**What to work on:** Print every line of text from the material below word for word, leaving out the pictures.

Stored items from a collection:
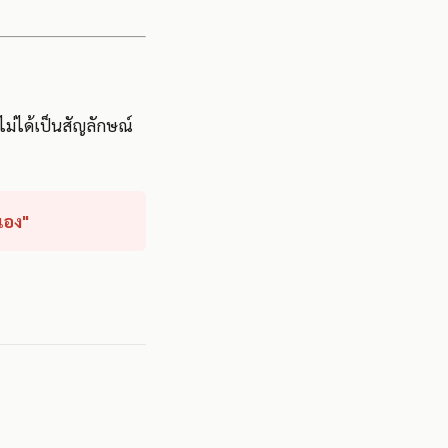
ไม่ได้เป็นสัญลักษณ์
เอง"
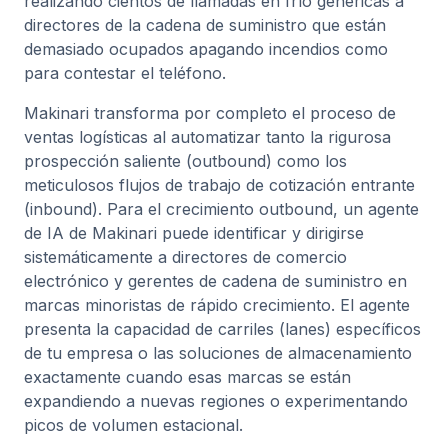
realizando cientos de llamadas en frío genéricas a
directores de la cadena de suministro que están
demasiado ocupados apagando incendios como
para contestar el teléfono.
Makinari transforma por completo el proceso de
ventas logísticas al automatizar tanto la rigurosa
prospección saliente (outbound) como los
meticulosos flujos de trabajo de cotización entrante
(inbound). Para el crecimiento outbound, un agente
de IA de Makinari puede identificar y dirigirse
sistemáticamente a directores de comercio
electrónico y gerentes de cadena de suministro en
marcas minoristas de rápido crecimiento. El agente
presenta la capacidad de carriles (lanes) específicos
de tu empresa o las soluciones de almacenamiento
exactamente cuando esas marcas se están
expandiendo a nuevas regiones o experimentando
picos de volumen estacional.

**Reply:**
ไม่ได้เป็นสัญลักษณ์
เอง"
realizando cientos de llamadas en frío genéricas a
directores de la cadena de suministro que están
demasiado ocupados apagando incendios como
para contestar el teléfono.
Makinari transforma por completo el proceso de
ventas logísticas al automatizar tanto la rigurosa
prospección saliente (outbound) como los
meticulosos flujos de trabajo de cotización entrante
(inbound). Para el crecimiento outbound, un agente
de IA de Makinari puede identificar y dirigirse
sistemáticamente a directores de comercio
electrónico y gerentes de cadena de suministro en
marcas minoristas de rápido crecimiento. El agente
presenta la capacidad de carriles (lanes) específicos
de tu empresa o las soluciones de almacenamiento
exactamente cuando esas marcas se están
expandiendo a nuevas regiones o experimentando
picos de volumen estacional.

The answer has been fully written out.